Patriot Front, a white nationalist group, marched in Washington in February, and flyers and leaflets advertising the group have been found on college campuses from Arizona to Vermont in recent months. White nationalist groups posted messages on Facebook this summer advocating bringing guns to Black Lives Matter protests, and staged demonstrations in Florida and Pennsylvania in July.

While the ethnic and racial diversity of the United States is growing, whites remain a majority, about 60% of all Americans, according to Pew Research Center analysis published a year ago.

One-third of eligible voters in the Nov. 3 elections, in which Senator Kamala Harris of Jamaican and Indian parentage is running on Democratic presidential candidate Joe Biden’s ticket, will be non-white, according to Pew, up from one-quarter in 2000.

Most Americans say they embrace diversity, according to a Reuters/Ipsos opinion poll last year about race, society, and their political engagement. Sixty-three percent said the statement “I prefer to live in a community with people who come from diverse cultures” reflects their point of view.

Among registered Democrats, that affirmative answer jumped to 78%, while among Republicans it dropped to 45%.

In the election campaign, Biden has accused President Donald Trump of stoking divisions. The Trump campaign has said that the president “works hard to empower all Americans.”

‘HEAR THE RAGE’

“I’ve never seen the country so divided – not only divided, but charged, on all sides,” said Billy Roper of the Arkansas-based white nationalist organization, ShieldWall Network.

America has been at similar crossroads before, though, the scholars and historians interviewed by Reuters say.

The Ku Klux Klan, founded at the end of the U.S. Civil War, is the oldest and most violent of white extremist organizations, according to the Southern Poverty Law Center (SPLC) civil rights advocacy group. The KKK, bent on reversing the federal government’s progressive policies during the period known as Reconstruction, used violence against Black people in Southern states, particularly to deny them the newly-won right to vote.

Women’s voting rights, granted in 1920, coincided with a rise of the word “bitch” in newspapers around the country, Representative Pramila Jayapal said recently on the floor of the House of Representatives because, she contends, voting “was just a little too much power for too many men across the country.”

During the early years of the civil rights movement, a number of monuments honoring the war heroes of the Confederacy, the slavery-supporting states that lost the Civil War, were erected in the South, according to a SPLC report.
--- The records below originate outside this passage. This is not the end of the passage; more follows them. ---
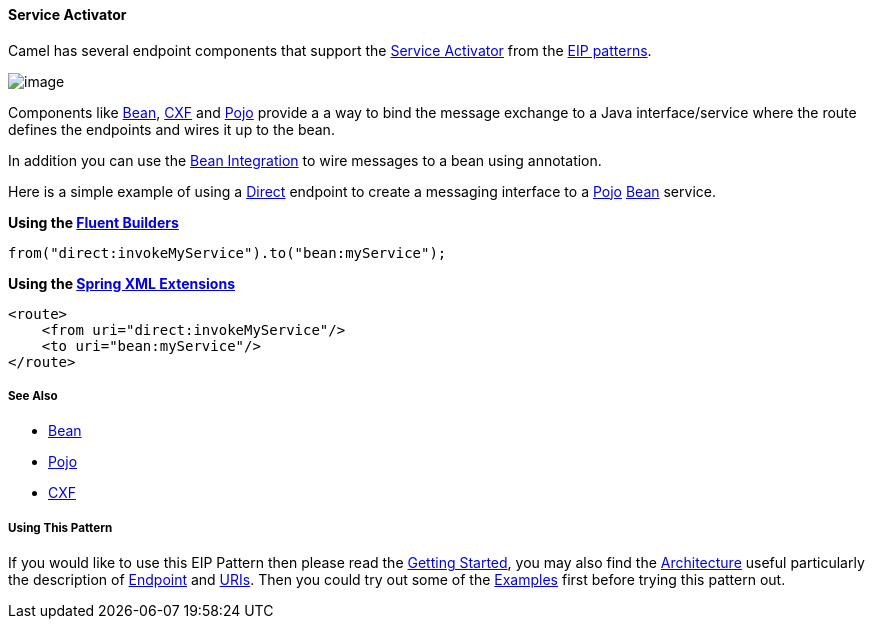 [[ConfluenceContent]]
[[ServiceActivator-ServiceActivator]]
Service Activator
^^^^^^^^^^^^^^^^^

Camel has several endpoint components that support the
http://www.enterpriseintegrationpatterns.com/MessagingAdapter.html[Service
Activator] from the link:enterprise-integration-patterns.html[EIP
patterns].

image:http://www.enterpriseintegrationpatterns.com/img/MessagingAdapterSolution.gif[image]

Components like link:bean.html[Bean], link:cxf.html[CXF] and
link:pojo.html[Pojo] provide a a way to bind the message exchange to a
Java interface/service where the route defines the endpoints and wires
it up to the bean.

In addition you can use the link:bean-integration.html[Bean Integration]
to wire messages to a bean using annotation.

Here is a simple example of using a link:direct.html[Direct] endpoint to
create a messaging interface to a link:pojo.html[Pojo]
link:bean.html[Bean] service.

*Using the link:fluent-builders.html[Fluent Builders]*

[source,brush:,java;,gutter:,false;,theme:,Default]
----
from("direct:invokeMyService").to("bean:myService");
----

*Using the link:spring-xml-extensions.html[Spring XML Extensions]*

[source,brush:,java;,gutter:,false;,theme:,Default]
----
<route>
    <from uri="direct:invokeMyService"/>
    <to uri="bean:myService"/>
</route>
----

[[ServiceActivator-SeeAlso]]
See Also
++++++++

* link:bean.html[Bean]
* link:pojo.html[Pojo]
* link:cxf.html[CXF]

[[ServiceActivator-UsingThisPattern]]
Using This Pattern
++++++++++++++++++

If you would like to use this EIP Pattern then please read the
link:getting-started.html[Getting Started], you may also find the
link:architecture.html[Architecture] useful particularly the description
of link:endpoint.html[Endpoint] and link:uris.html[URIs]. Then you could
try out some of the link:examples.html[Examples] first before trying
this pattern out.
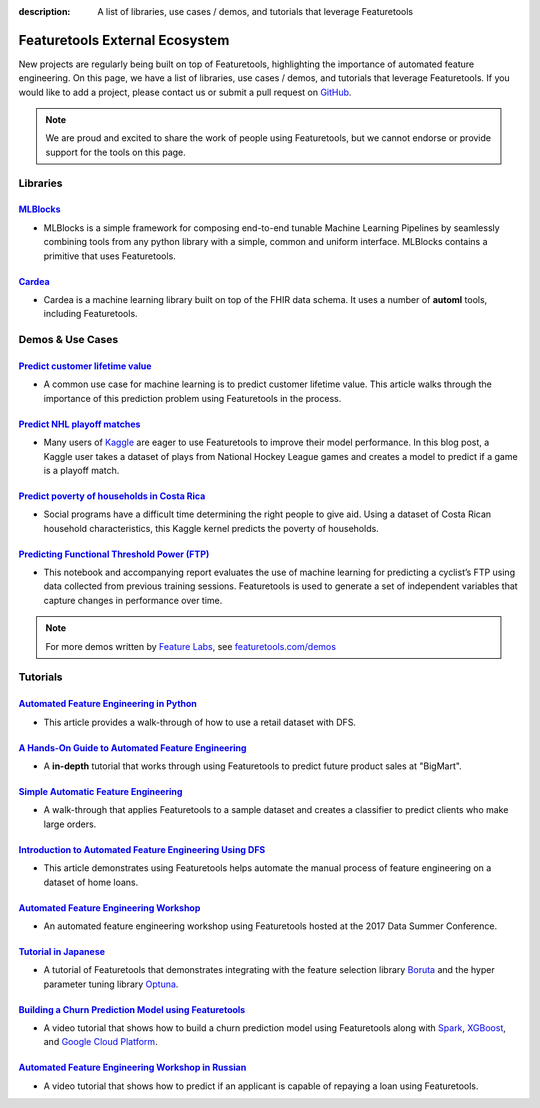 :description: A list of libraries, use cases / demos, and tutorials that leverage Featuretools

===============================
Featuretools External Ecosystem
===============================

New projects are regularly being built on top of Featuretools, highlighting the importance of automated feature engineering. On this page, we have a list of libraries, use cases / demos, and tutorials that leverage Featuretools. If you would like to add a project, please contact us or submit a pull request on `GitHub`_.

.. _`GitHub`: https://github.com/alteryx/featuretools

.. note::

    We are proud and excited to share the work of people using Featuretools, but we cannot endorse or provide support for the tools on this page.

---------
Libraries
---------


`MLBlocks`_
===========
- MLBlocks is a simple framework for composing end-to-end tunable Machine Learning Pipelines by seamlessly combining tools from any python library with a simple, common and uniform interface. MLBlocks contains a primitive that uses Featuretools.

.. _`MLBlocks`: https://github.com/HDI-Project/MLBlocks

`Cardea`_
=========
- Cardea is a machine learning library built on top of the FHIR data schema. It uses a number of **automl** tools, including Featuretools.

.. _`Cardea`: https://github.com/D3-AI/Cardea

-----------------
Demos & Use Cases
-----------------
`Predict customer lifetime value`_
==================================
- A common use case for machine learning is to predict customer lifetime value. This article walks through the importance of this prediction problem using Featuretools in the process.

.. _`Predict customer lifetime value`: https://towardsdatascience.com/automating-interpretable-feature-engineering-for-predicting-clv-87ece7da9b36

`Predict NHL playoff matches`_
==============================
- Many users of `Kaggle`_ are eager to use Featuretools to improve their model performance. In this blog post, a Kaggle user takes a dataset of plays from National Hockey League games and creates a model to predict if a game is a playoff match.

.. _`Predict NHL playoff matches`: https://towardsdatascience.com/automated-feature-engineering-for-predictive-modeling-d8c9fa4e478b
.. _`Kaggle`: https://www.kaggle.com/

`Predict poverty of households in Costa Rica`_
==============================================
- Social programs have a difficult time determining the right people to give aid. Using a dataset of Costa Rican household characteristics, this Kaggle kernel predicts the poverty of households.

.. _`Predict poverty of households in Costa Rica`: https://www.kaggle.com/willkoehrsen/featuretools-for-good

`Predicting Functional Threshold Power (FTP)`_
==============================================
- This notebook and accompanying report evaluates the use of machine learning for predicting a cyclist’s FTP using data collected from previous training sessions. Featuretools is used to generate a set of independent variables that capture changes in performance over time.

.. _`Predicting Functional Threshold Power (FTP)`: https://github.com/jrkinley/ftp_proba

.. note::

    For more demos written by `Feature Labs <https://www.featurelabs.com>`_, see `featuretools.com/demos <https://www.featuretools.com/demos/>`_

---------
Tutorials
---------
`Automated Feature Engineering in Python`_
==========================================
- This article provides a walk-through of how to use a retail dataset with DFS.

.. _`Automated Feature Engineering in Python`: https://towardsdatascience.com/automated-feature-engineering-in-python-99baf11cc219

`A Hands-On Guide to Automated Feature Engineering`_
====================================================
- A **in-depth** tutorial that works through using Featuretools to predict future product sales at "BigMart".

.. _`A Hands-On Guide to Automated Feature Engineering`: https://www.analyticsvidhya.com/blog/2018/08/guide-automated-feature-engineering-featuretools-python/

`Simple Automatic Feature Engineering`_
=======================================
- A walk-through that applies Featuretools to a sample dataset and creates a classifier to predict clients who make large orders.

.. _`Simple Automatic Feature Engineering`: https://medium.com/@rrfd/simple-automatic-feature-engineering-using-featuretools-in-python-for-classification-b1308040e183

`Introduction to Automated Feature Engineering Using DFS`_
==========================================================
- This article demonstrates using Featuretools helps automate the manual process of feature engineering on a dataset of home loans.

.. _`Introduction to Automated Feature Engineering Using DFS`: https://heartbeat.fritz.ai/introduction-to-automated-feature-engineering-using-deep-feature-synthesis-dfs-3feb69a7c00b

`Automated Feature Engineering Workshop`_
=========================================
- An automated feature engineering workshop using Featuretools hosted at the 2017 Data Summer Conference.

.. _`Automated Feature Engineering Workshop`: https://github.com/fred-navruzov/featuretools-workshop

`Tutorial in Japanese`_
=======================
- A tutorial of Featuretools that demonstrates integrating with the feature selection library `Boruta`_ and the hyper parameter tuning library `Optuna`_.

.. _`Tutorial in Japanese`: https://dev.classmethod.jp/machine-learning/yoshim-featuretools-boruta-optuna/
.. _`Optuna`: https://github.com/pfnet/optuna
.. _`Boruta`: https://github.com/scikit-learn-contrib/boruta_py

`Building a Churn Prediction Model using Featuretools`_
=======================================================
- A video tutorial that shows how to build a churn prediction model using Featuretools along with `Spark`_, `XGBoost`_, and `Google Cloud Platform`_.

.. _`Building a Churn Prediction Model using Featuretools`: https://youtu.be/ZwwneZ6iU3Y
.. _`Spark`: https://spark.apache.org/
.. _`XGBoost`: https://github.com/dmlc/xgboost
.. _`Google Cloud Platform`: https://cloud.google.com/

`Automated Feature Engineering Workshop in Russian`_
====================================================
- A video tutorial that shows how to predict if an applicant is capable of repaying a loan using Featuretools.

.. _`Automated Feature Engineering Workshop in Russian`: https://youtu.be/R0-mnamKxqY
At least 780 monuments remained in public places in the South and elsewhere in the United States as of February 2019, the report said, among other Confederate symbols that are deeply divisive. Of those monuments, 604 were dedicated before 1950, but 28 others were unveiled from 1950 to 1970 and 34 after 2000.

National legalization of gay marriage in 2015 contributed to a powerful resurgence in conservative politics and legal challenges to LGBTQ rights, advocates said.

Colucci says his group has seen an uptick in calls and emails after racial justice protests and growing corporate and public support for Black Lives Matter and other groups.

“Some of those e-mails, I mean, you could just hear the rage,” he told Reuters.